----- Records shown -----
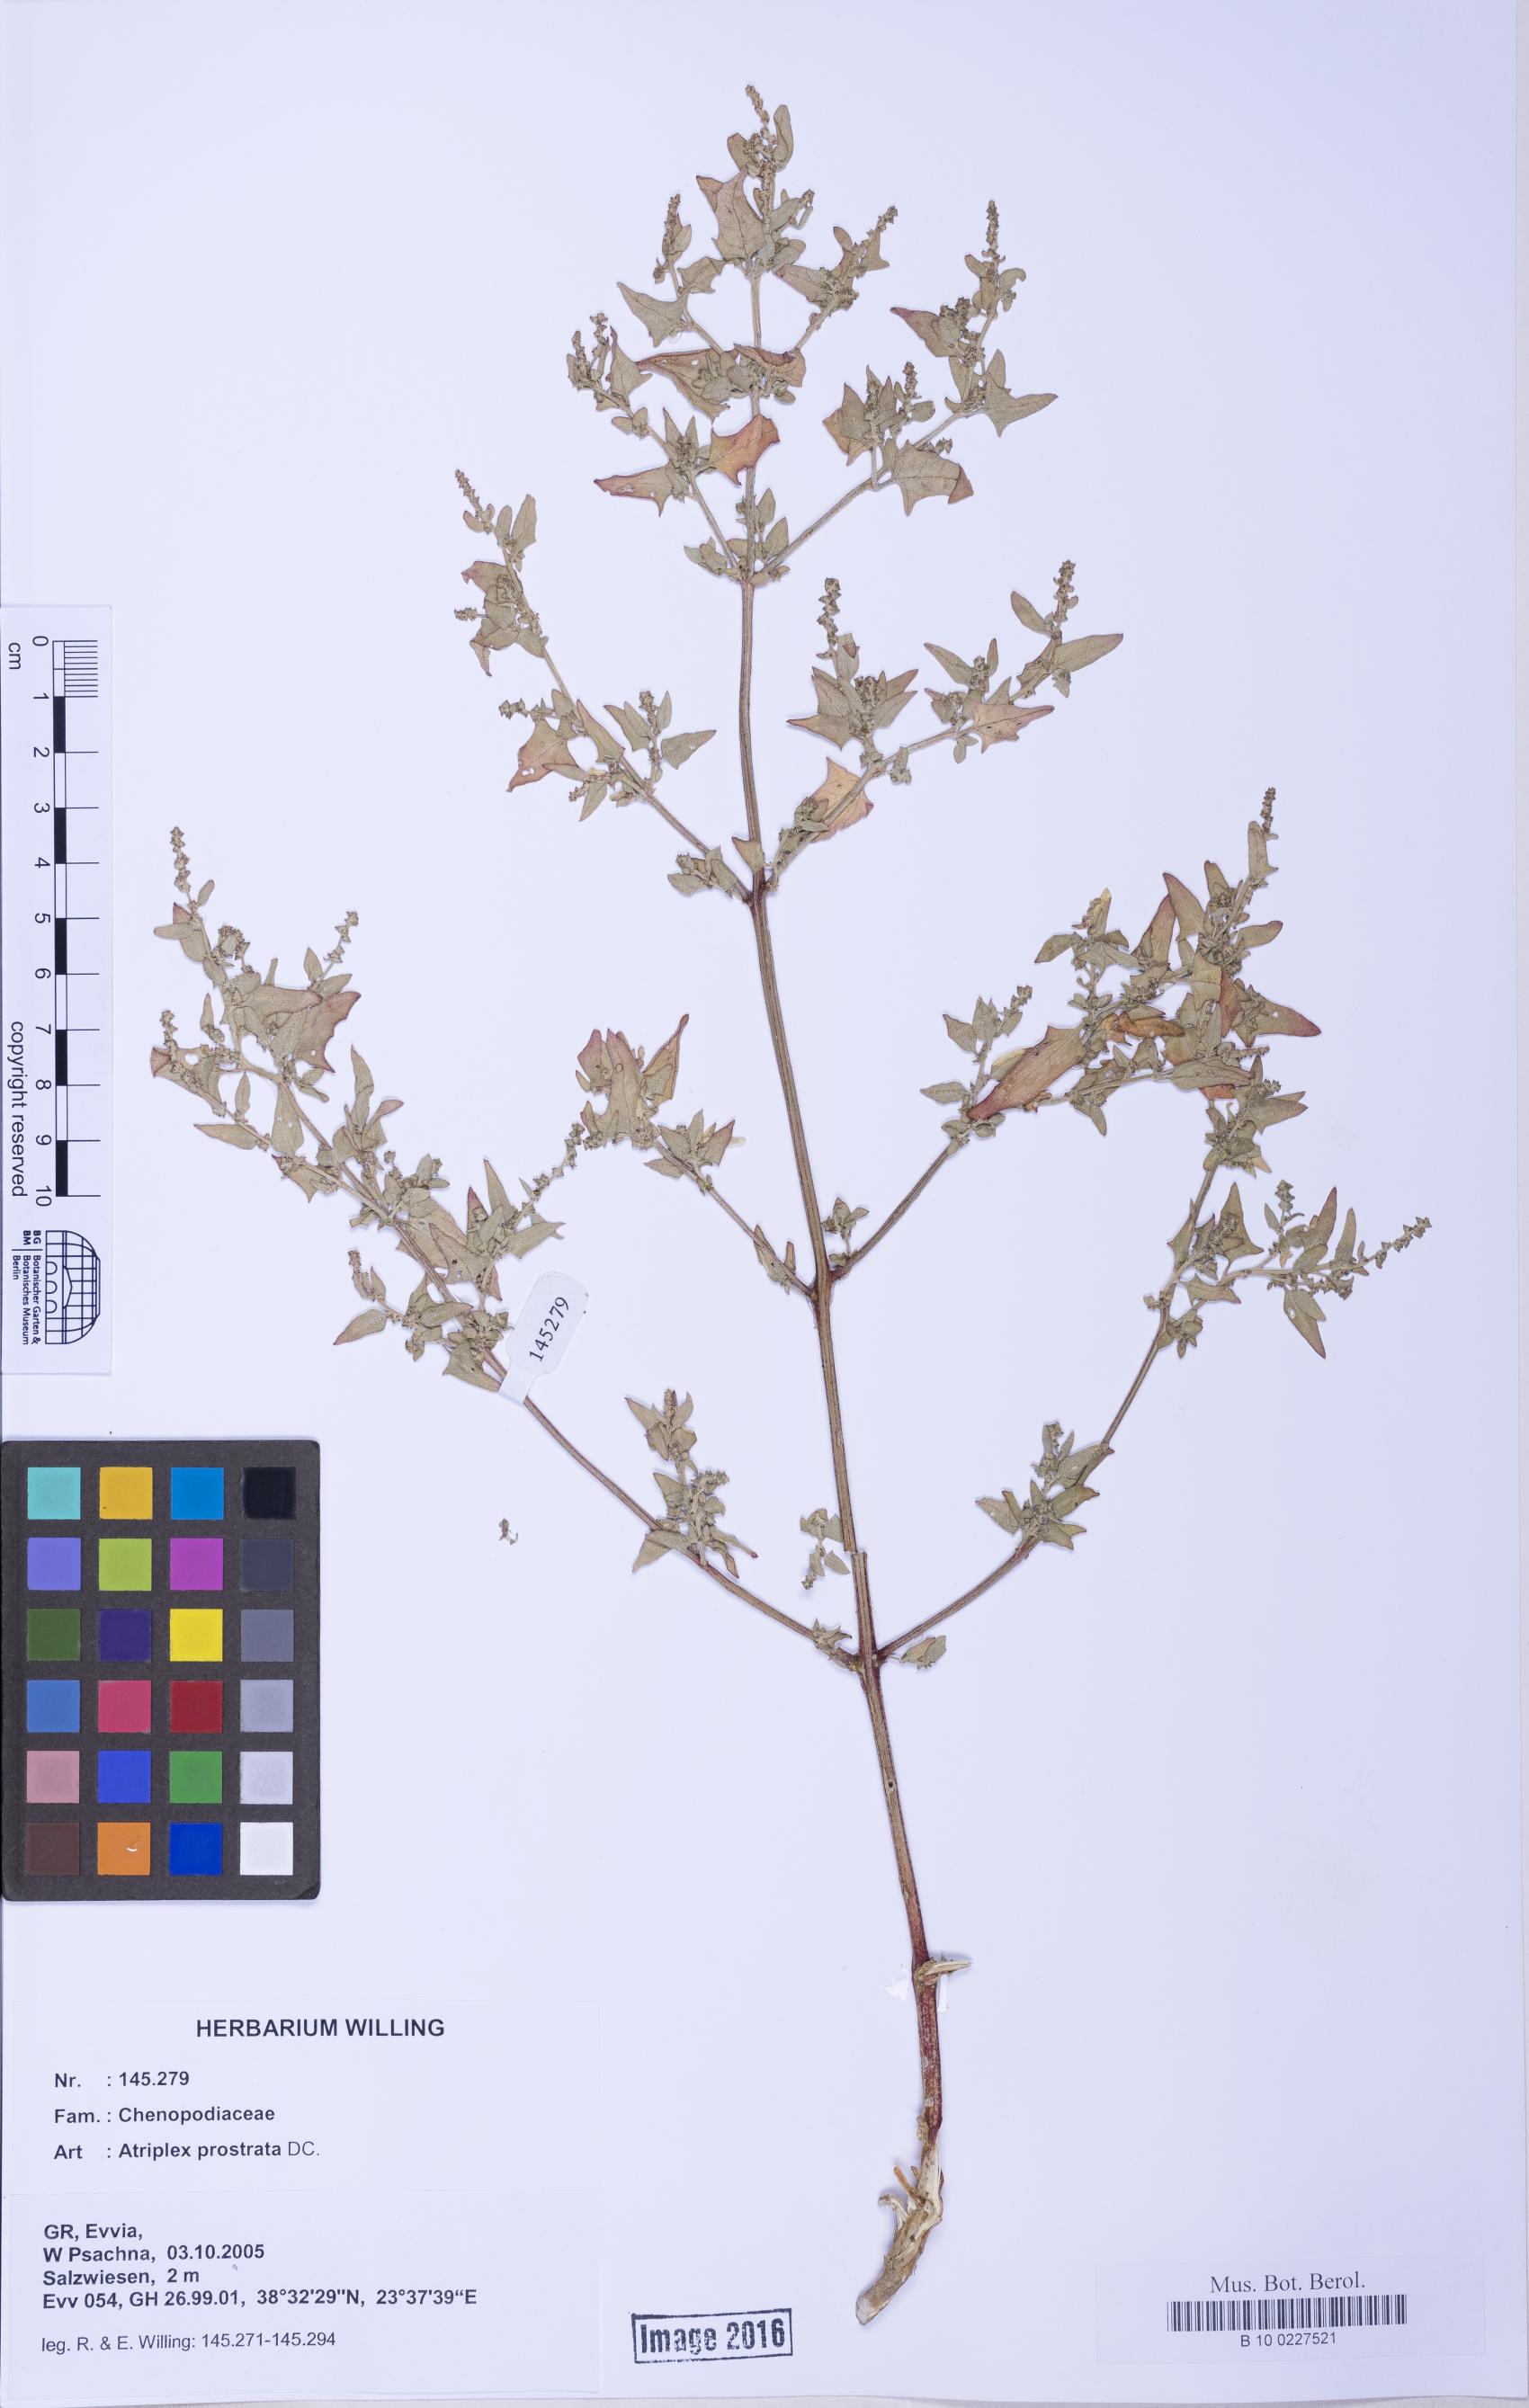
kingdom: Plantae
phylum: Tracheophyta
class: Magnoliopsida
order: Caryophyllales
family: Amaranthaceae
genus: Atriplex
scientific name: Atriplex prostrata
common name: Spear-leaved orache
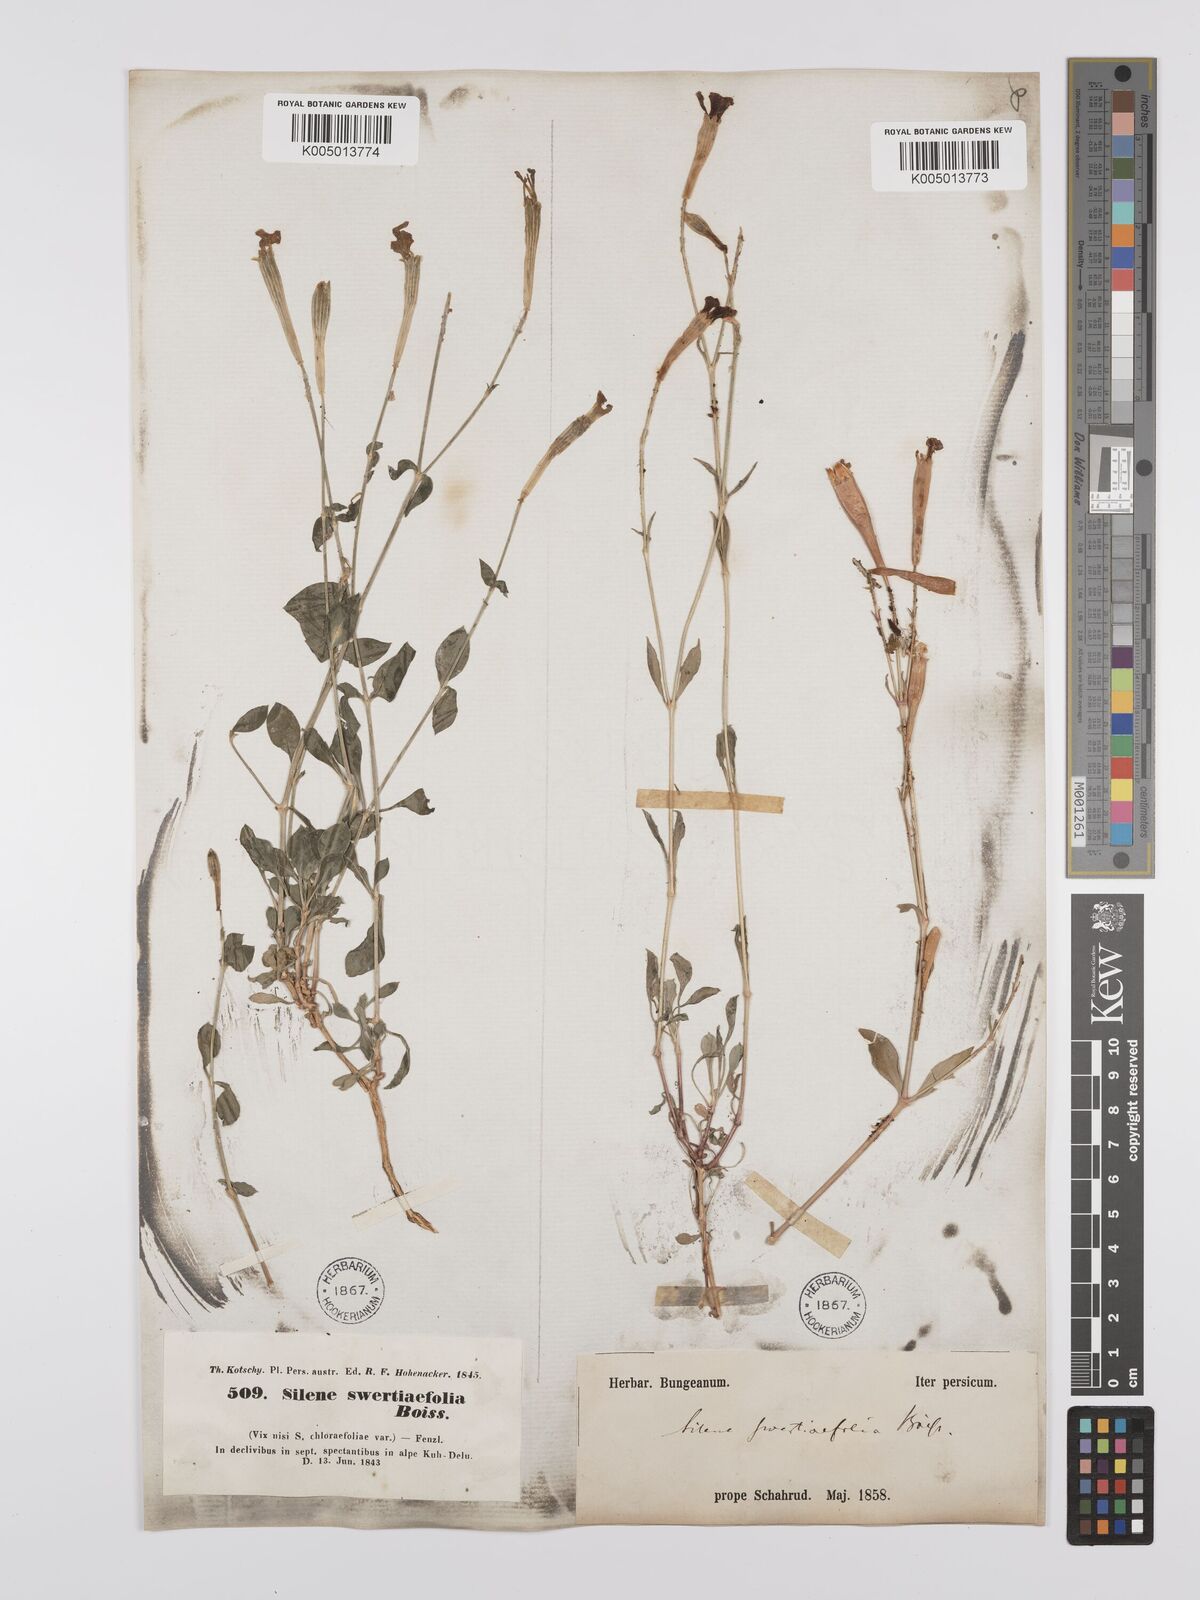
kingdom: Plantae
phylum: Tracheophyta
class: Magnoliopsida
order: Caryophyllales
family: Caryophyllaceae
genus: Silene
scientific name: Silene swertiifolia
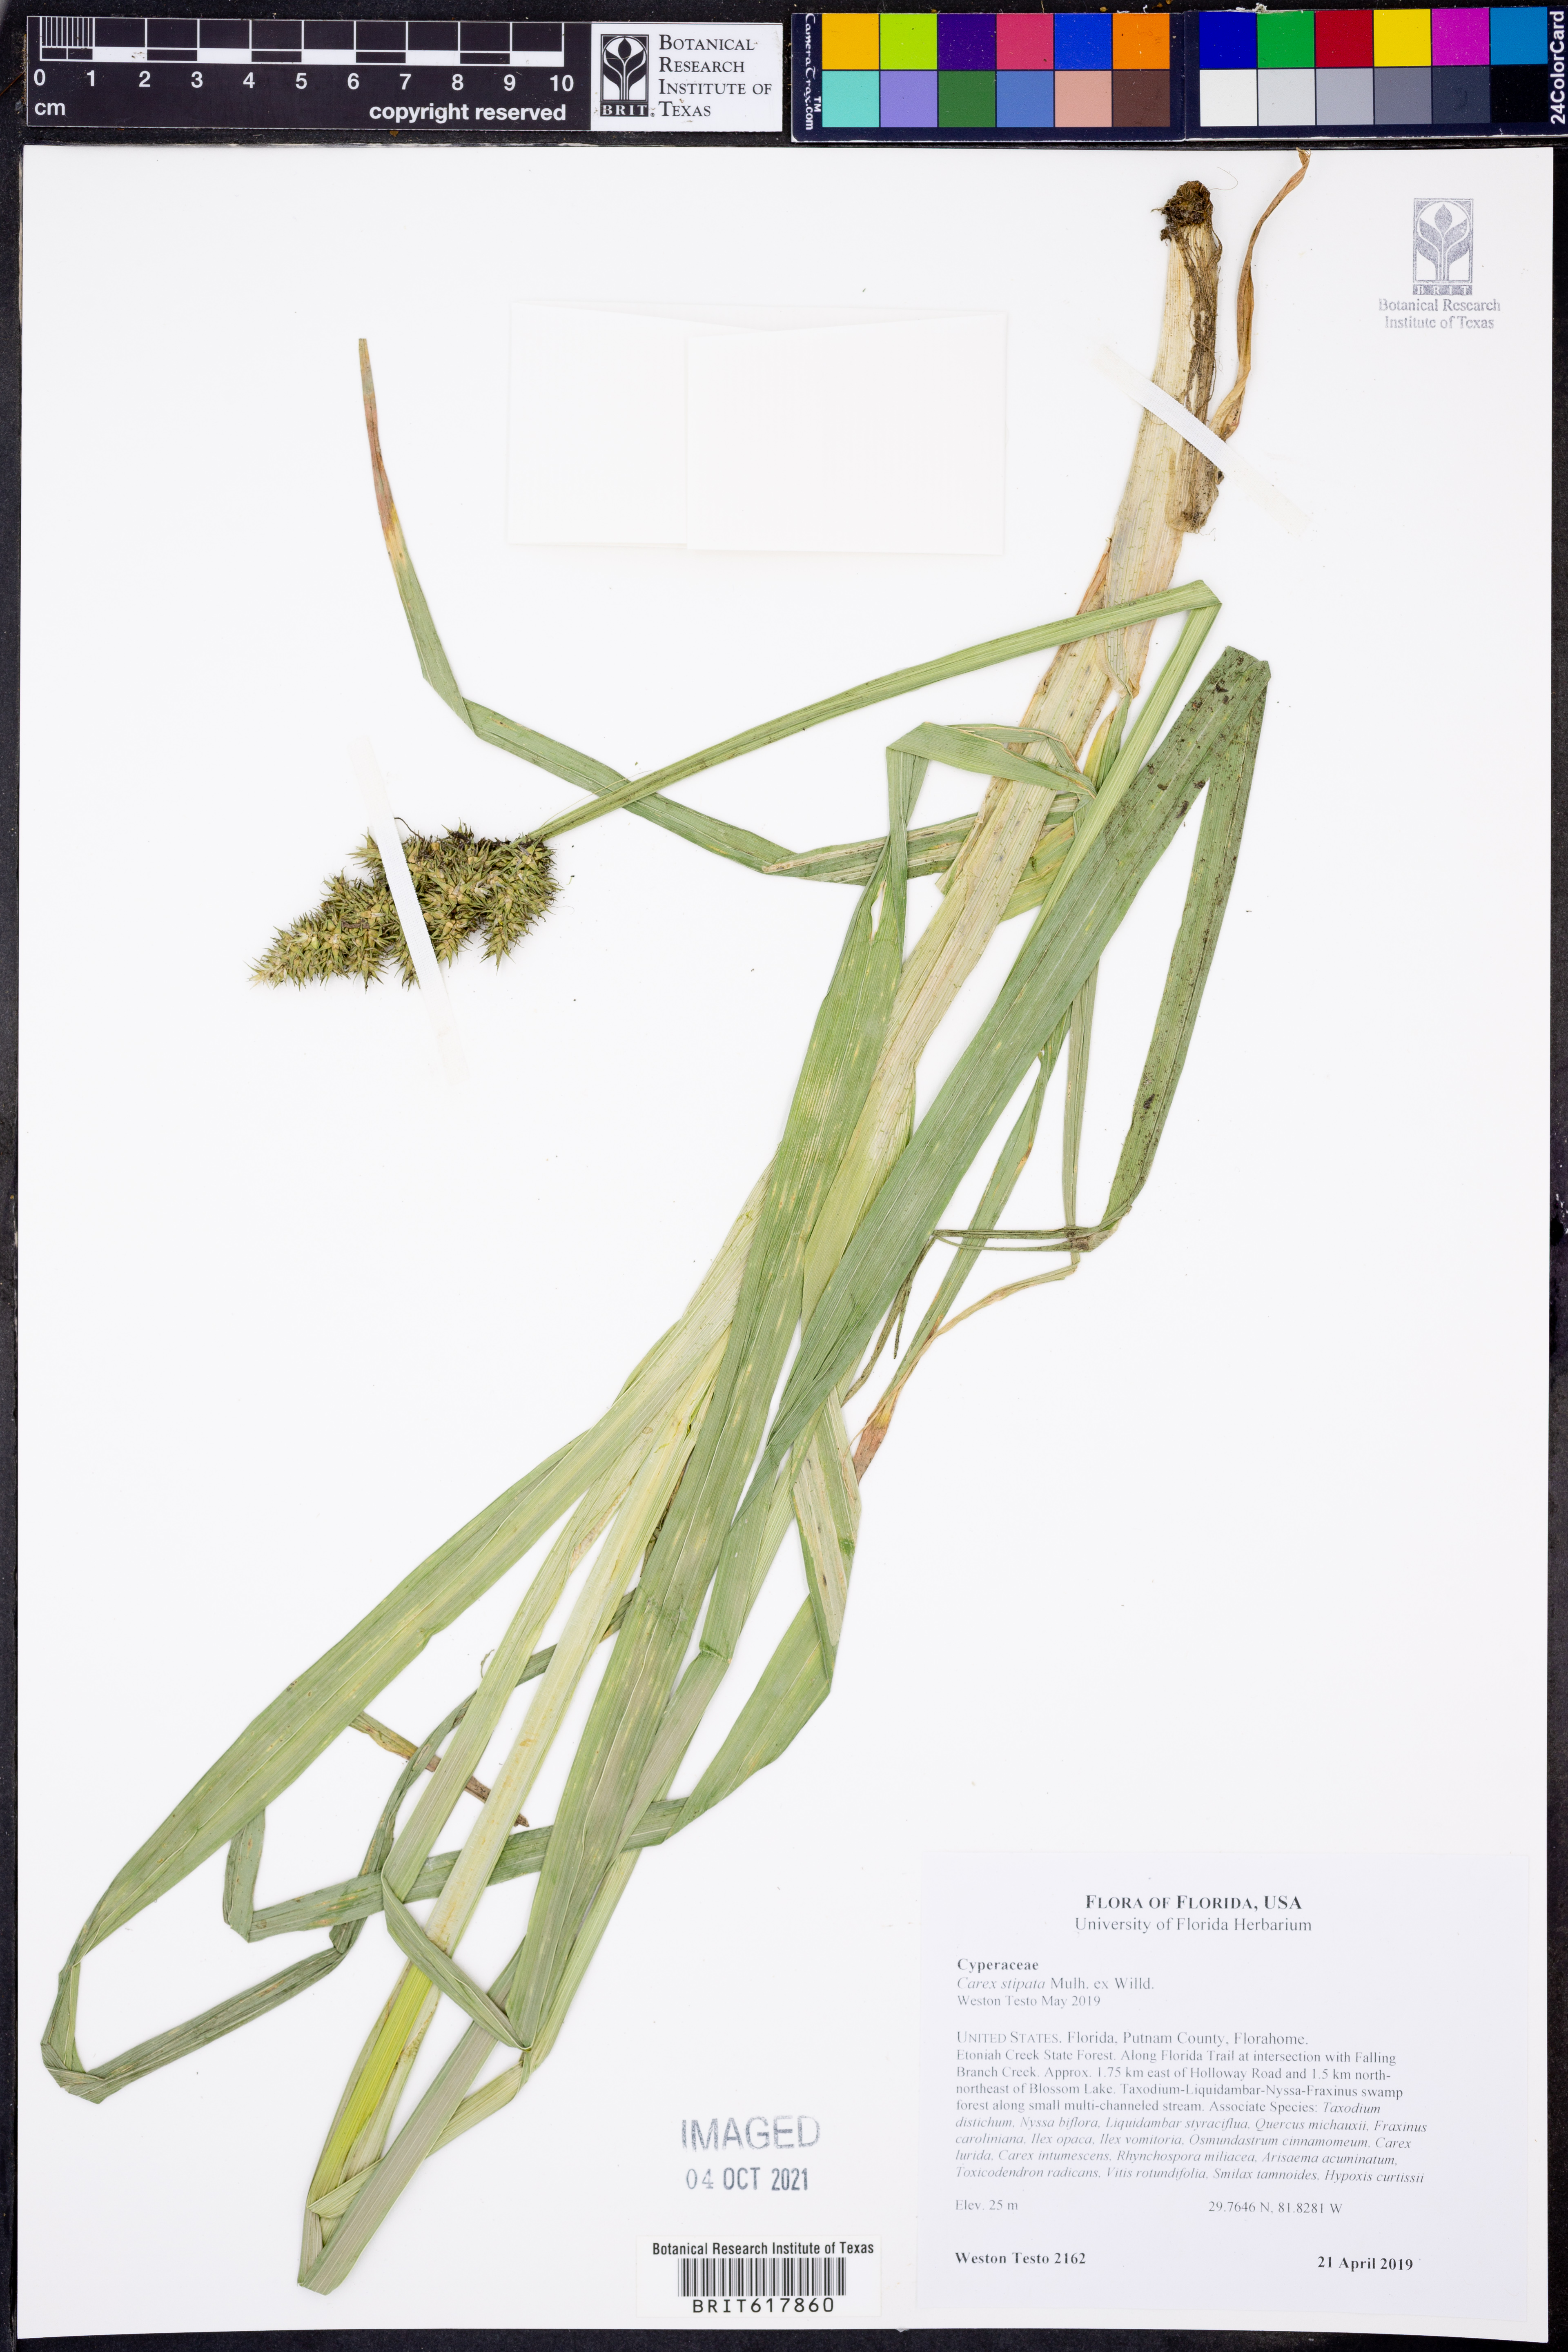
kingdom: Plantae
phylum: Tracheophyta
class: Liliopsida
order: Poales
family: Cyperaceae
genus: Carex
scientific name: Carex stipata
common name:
-----
__What to work on__: Write out every line of the material above as a JSON list of strings, with one string for each line. Leave out blank lines and the pictures.

__Finished task__:
[
  "kingdom: Plantae",
  "phylum: Tracheophyta",
  "class: Magnoliopsida",
  "order: Caryophyllales",
  "family: Amaranthaceae",
  "genus: Atriplex",
  "scientific name: Atriplex prostrata",
  "common name: Spear-leaved orache",
  "kingdom: Plantae",
  "phylum: Tracheophyta",
  "class: Magnoliopsida",
  "order: Caryophyllales",
  "family: Caryophyllaceae",
  "genus: Silene",
  "scientific name: Silene swertiifolia",
  "kingdom: Plantae",
  "phylum: Tracheophyta",
  "class: Liliopsida",
  "order: Poales",
  "family: Cyperaceae",
  "genus: Carex",
  "scientific name: Carex stipata",
  "common name:"
]